Wine is an everyday part of our lives. We have enjoyed tasting the products of the places we have wandered over the past three months, Croatia included. Our encounters here have been hit and miss, however; a few very good wines, several we enjoy, and many we don’t really like. Being in wine country, we thought visiting a couple of wineries would be fun for us and interesting for the children, so we headed out from the little coastal town where we are staying with a vague idea of finding some.
Our first stop was at Vinerija Bartulović. The parking was next to the road, with a path leading through a tunnel of trees to several stone buildings. We wandered in the door to their tasting room following hand-made signs, our arrival signaled by the barking of two large dogs on a balcony above. We may well have been the only visitors yesterday. A woman found us and tracked down open bottles of their Plavac Mali Bartul (red) and Rubatac (white) wines for us to sample, as well as their higher end Plavac Mali Dingać grown on the Western slopes of the peninsula.

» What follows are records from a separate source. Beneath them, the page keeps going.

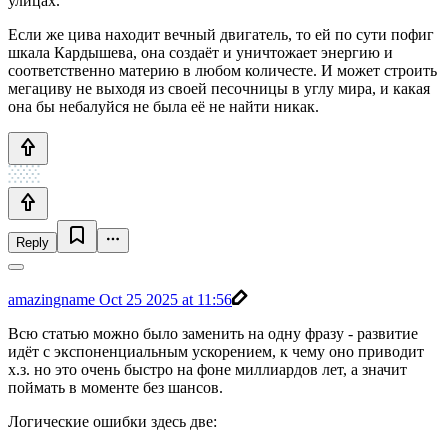
улицах.
Если же цива находит вечный двигатель, то ей по сути пофиг
шкала Кардышева, она создаёт и уничтожает энергию и
соответственно материю в любом количесте. И может строить
мегациву не выходя из своей песочницы в углу мира, и какая
она бы небалуйся не была её не найти никак.
Reply
amazingname
Oct 25 2025 at 11:56
Всю статью можно было заменить на одну фразу - развитие
идёт с экспоненциальным ускорением, к чему оно приводит
х.з. но это очень быстро на фоне миллиардов лет, а значит
поймать в моменте без шансов.
Логические ошибки здесь две:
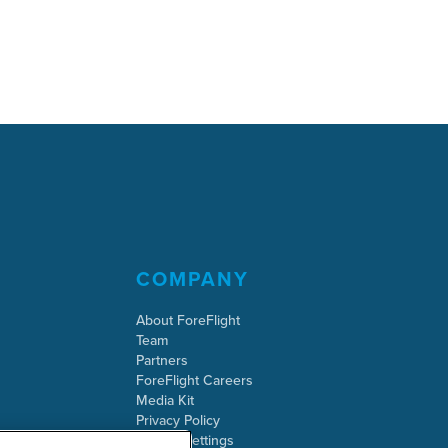
COMPANY
About ForeFlight
Team
Partners
ForeFlight Careers
Media Kit
Privacy Policy
Cookie Settings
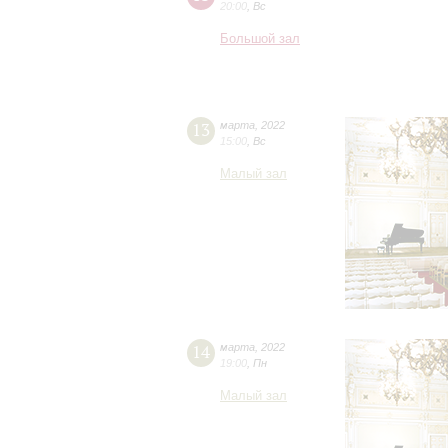
20:00
,
Вс
Большой зал
13
марта
,
2022
15:00
,
Вс
Малый зал
14
марта
,
2022
19:00
,
Пн
Малый зал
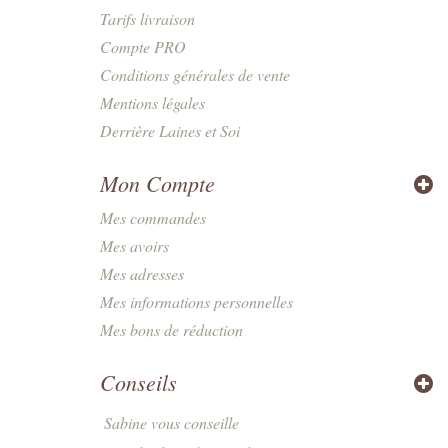
Tarifs livraison
Compte PRO
Conditions générales de vente
Mentions légales
Derrière Laines et Soi
Mon Compte
Mes commandes
Mes avoirs
Mes adresses
Mes informations personnelles
Mes bons de réduction
Conseils
Sabine vous conseille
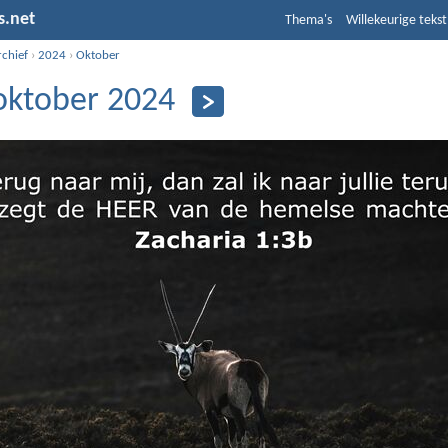
s.net
Thema's
Willekeurige tekst
rchief
›
2024
›
Oktober
oktober 2024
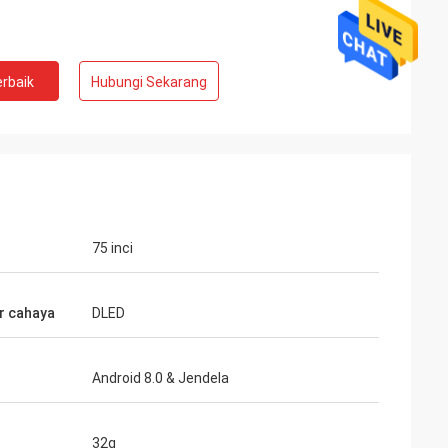
rbaik
Hubungi Sekarang
75 inci
r cahaya
DLED
Android 8.0 & Jendela
32g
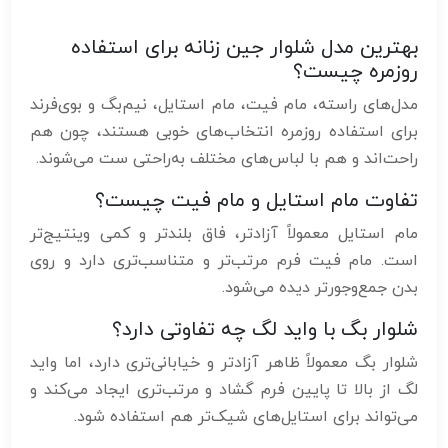
بهترین مدل شلوار جین زنانه برای استفاده
روزمره چیست؟
مدل‌های راسته، مام فیت، مام استایل، نیم‌بگ و بوی‌فرند
برای استفاده روزمره انتخاب‌های خوبی هستند، چون هم
راحت‌اند و هم با لباس‌های مختلف به‌راحتی ست می‌شوند.
تفاوت مام استایل و مام فیت چیست؟
مام استایل معمولاً آزادتر، فاق بلندتر و کمی وینتیج‌تر
است. مام فیت فرم مرتب‌تر و متناسب‌تری دارد و روی
بدن جمع‌وجورتر دیده می‌شود.
شلوار بگ با واید لگ چه تفاوتی دارد؟
شلوار بگ معمولاً ظاهر آزادتر و خیابانی‌تری دارد، اما واید
لگ از بالا تا پایین فرم گشاد و مرتب‌تری ایجاد می‌کند و
می‌تواند برای استایل‌های شیک‌تر هم استفاده شود.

This is her father’s winery, and was the first to go into private production on the Pelješac Peninsula after the fall of communism and the independence of Croatia. Under Yugoslavia, all of the wineries belonged to the government. Farmers were paid for their grapes and wine was made collectively. There is still a cooperative of wineries using those facilities, but Bartulović wanted to control all aspects of their production. They use only the grapes they grow themselves, and farm organically. Unfortunately, because of neighboring fields that don’t, they cannot use that designation on any except one of their vineyards, Puncta Bartul.

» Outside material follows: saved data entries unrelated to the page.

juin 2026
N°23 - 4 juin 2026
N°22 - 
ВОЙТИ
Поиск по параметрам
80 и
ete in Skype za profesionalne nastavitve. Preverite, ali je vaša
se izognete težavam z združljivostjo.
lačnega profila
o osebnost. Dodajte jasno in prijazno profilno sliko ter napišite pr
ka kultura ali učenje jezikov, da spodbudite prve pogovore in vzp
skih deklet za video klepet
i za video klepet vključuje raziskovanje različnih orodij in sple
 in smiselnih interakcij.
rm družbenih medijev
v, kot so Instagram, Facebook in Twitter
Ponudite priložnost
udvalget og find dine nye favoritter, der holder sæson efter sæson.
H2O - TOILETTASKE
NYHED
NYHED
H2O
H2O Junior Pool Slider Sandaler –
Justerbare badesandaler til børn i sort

She told us about the grapes and the soils, and how Plavac Mali, or “small blue,” translated into English, produces much different flavors when grown in the uplands or in the region designated as Dingać. There the soil and weather create conditions where vines grow far less fruit, but the grapes have much stronger flavors. She told us about their desert wine, Prošek, how it can only be produced in some years when the conditions are right and how the grapes are dried in the sun before processing. We left, delighted, with a much better understanding of the region’s wines and several bottles, including some olive oil from their groves.From there, we headed toward Trstenik where the iconic winemaker who put California wines on the map and gained their respected place in the world has returned to his homeland to start a winery and bring his knowledge to the industry here. As we pulled into the Grgić winery, there was a mass of cars and activity. A film crew from Croatian TV had cameras rolling and the tasting room counter was three or four people deep.

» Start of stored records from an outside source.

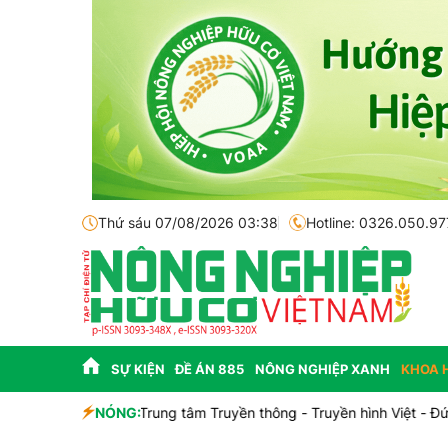
Thứ sáu 07/08/2026 03:38
Hotline: 0326.050.97
SỰ KIỆN
ĐỀ ÁN 885
NÔNG NGHIỆP XANH
KHOA 
NÓNG:
Lễ hội Sầu riêng Đắk Lắk 2026 là đòn bẩy cho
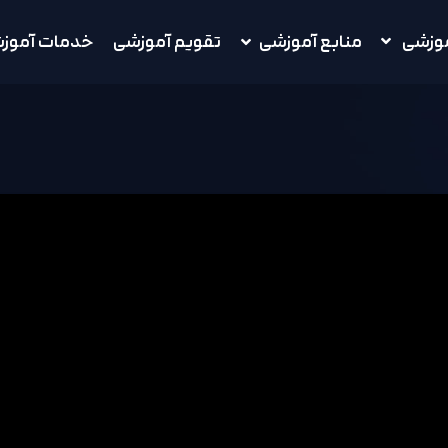
موزشی
منابع آموزشی
تقویم آموزشی
خدمات آموز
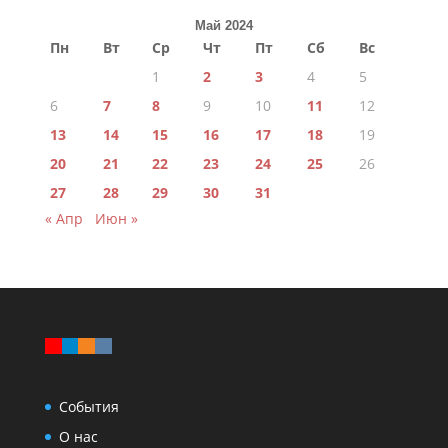
Май 2024
Пн
Вт
Ср
Чт
Пт
Сб
Вс
1
2
3
4
5
6
7
8
9
10
11
12
13
14
15
16
17
18
19
20
21
22
23
24
25
26
27
28
29
30
31
« Апр
Июн »
События
О нас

We stood to the side, talking about the contrast to having been alone in the other winery. On hearing our English, a woman named Maria introduced herself. She told us about how Mike Grgich (or rather, Miljenko Grgić) had returned to help the Croatian wine industry move from producing local wines to creating world class ones. She shared his story, from his education in winemaking in Zagreb, to his arrival in the US with only a few dollars in his pocket. About having been the winemaker at Chateau Montelena and winning the famous blind tasting in Paris in 1973, making a place for California wines amongst those who believed the best wines could only come from France. We shared the fact that Chateau Montelena wines were our gifts to the groomsmen at our wedding. She told us of his long career, working for all of the biggest names in wine, and finally opening a winery in his own name.Wine samples were brought over and the room cleared. Like water released from a breached dam, the crowd filed out and the room was quiet. Maria introduced us to Mike, and he offered us a tour. He showed us the press, the same one he had used at Montelena, and explained the extraction process. He spent quite a lot of time with us, talking, unhurried, explaining the construction of French oak barrels and the importance of the aging process to remove the resins from the wood. We talked about our trip around the world, and how travel is really the best education.
We learned how Mike was recently able to show, through DNA testing, that Pelješac’s Plavac Mali grapes are related to our Zinfandel, but have been cultivated with tougher skins that reduce the damage caused by ill-timed rain. Maria told us about his funding of the removal of land mines in southern Croatia, and the work of the Roots of Peace organization.
We left with signed bottles which Hannah decided we needed to put down and keep for her and Marlie’s weddings. We left touched that this man who has accomplished so much would leisurely chat for so long with a random family from Oregon. I also believe I left with a new hero.